Whenever an artificial intelligence system (AIS) could have a high impact on a consumer, the consumer should have the opportunity to request a clear, reliable explanation of the process and main factors that led to the outcomes or decision provided by the AIS. The AIS should be designed so that such outcomes are traceable and explainable. When explanations are clear, there is no need to share intellectual property or source code. Non-technical language should be used, at a level of detail proportional to the seriousness of the consequences for the consumer of an erroneous decision or outcome.

What I am trying to do is show you, using specific, concrete examples, is that we must all develop our digital competencies. Where should we start? We are all asking this question. And we are not alone. I have already mentioned that we participated in setting up Fintellect, a national task force that is exploring the rise of technology and digitization in financial planning. The members of the task force have identified three fundamental questions we should examine in the short term. One of those questions is related to the competencies that current and future financial planners need.

With the Sommet en planification financière roundtable, we also worked on a questionnaire that was completed by hundreds of practitioners across the country. The results were unveiled at the Sommet’s symposium in Drummondville last May 24.

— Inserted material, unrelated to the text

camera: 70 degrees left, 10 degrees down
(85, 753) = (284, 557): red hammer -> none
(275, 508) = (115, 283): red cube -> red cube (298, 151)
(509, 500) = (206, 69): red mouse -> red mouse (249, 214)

Finally, understanding the rise of digital technology will also be an integral part of the Institute’s Congress this year on September 17 and 18 at the Fairmont Tremblant. The keynote address will be made by Hugues Foltz, partner and executive vice-president at Vooban. If you are not already convinced about the urgent need to take action and develop your interest in all things digital, he will present facts that make you sit up and think! If you are already curious and you want to take your thought process further, he will spur you to action. In short, his speech will be packed with really good ideas.

What will be left for us?

While we must develop and expand our comfort with the daily use of technologies, we must also develop the skills to ensure that our human approach is never overshadowed. In his 2016 book Humans Are Underrated,1 renowned American journalist Geoff Colvin offered some wisdom that rings even more true today:

As a result, the meaning of great performance has changed. It used to be that you had to be good at being machinelike. Now, increasingly, you have to be good at being a person. Great performance requires us to be intensely human beings. To put it another way: Being a great performer is becoming less about what you know and more about what you’re like. 

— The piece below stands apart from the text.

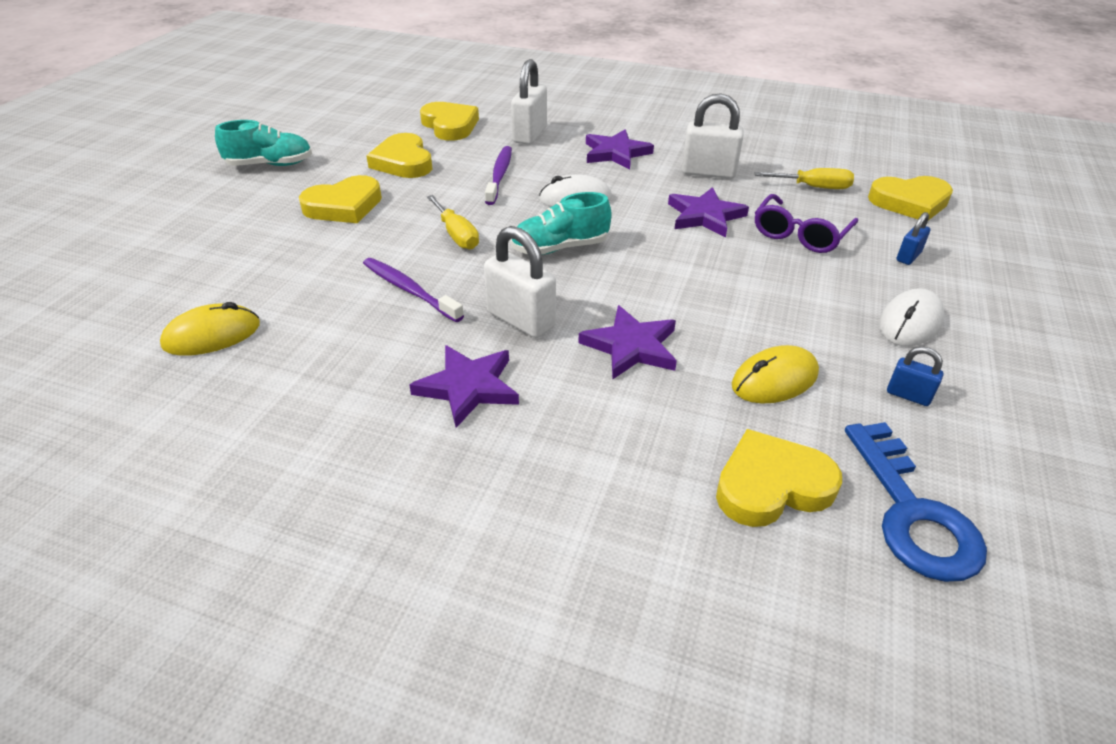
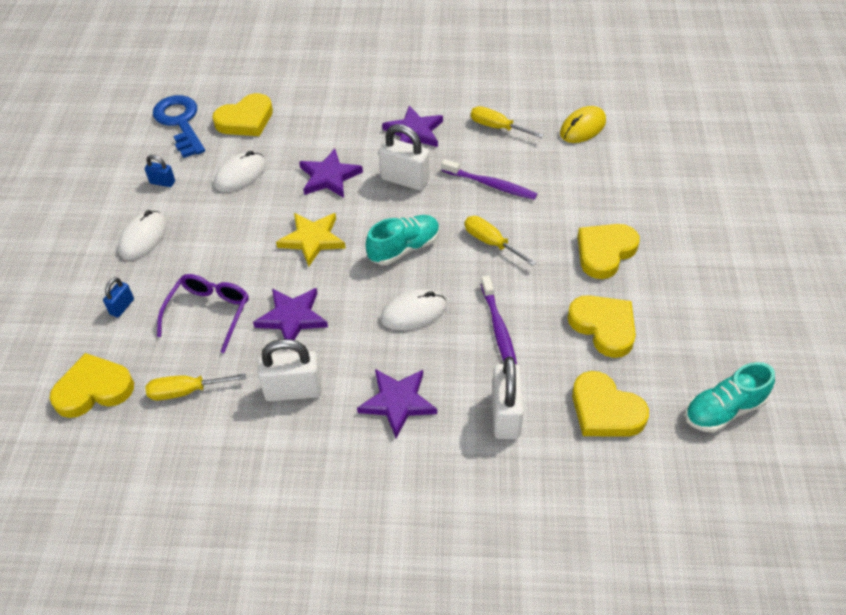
camera: 165 degrees right, 10 degrees up
(270, 165) = (721, 289): turquoise shoe -> turquoise shoe (723, 410)
(333, 364) = (497, 127): none -> yellow screwdriver
(671, 277) = (312, 239): none -> yellow star
(774, 380) = (240, 175): yellow mouse -> white mouse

Developing our understanding about the rise of digital technologies means developing a better understanding of ourselves and our talents and continuing to work on them consistently. This is how we will gain a more nuanced understanding of our clients and learn how to support them better. Not like a machine, but like one human being connecting with another.

The Institute of Financial Planning is just the partner you need on this developmental journey. Our efforts to provide you with activities and programs that support you in the development of your knowledge, your know-how and your interpersonal skills are undeniable proof of that. We firmly believe that your competencies are the key to creating value for your clients. And when those talents are leveraged, they will open the doors to raising your practice to unsuspected heights.

Bernard Fortin, MBA, FCSIMD, C.Adm., F.Pl., FICB
Chair of the Board of Directors of the Institute


1 Colvin, Geoff. 2016. Humans Are Underrated: What High Achievers Know that Brilliant Machines Never Will. Penguin/Portfolio.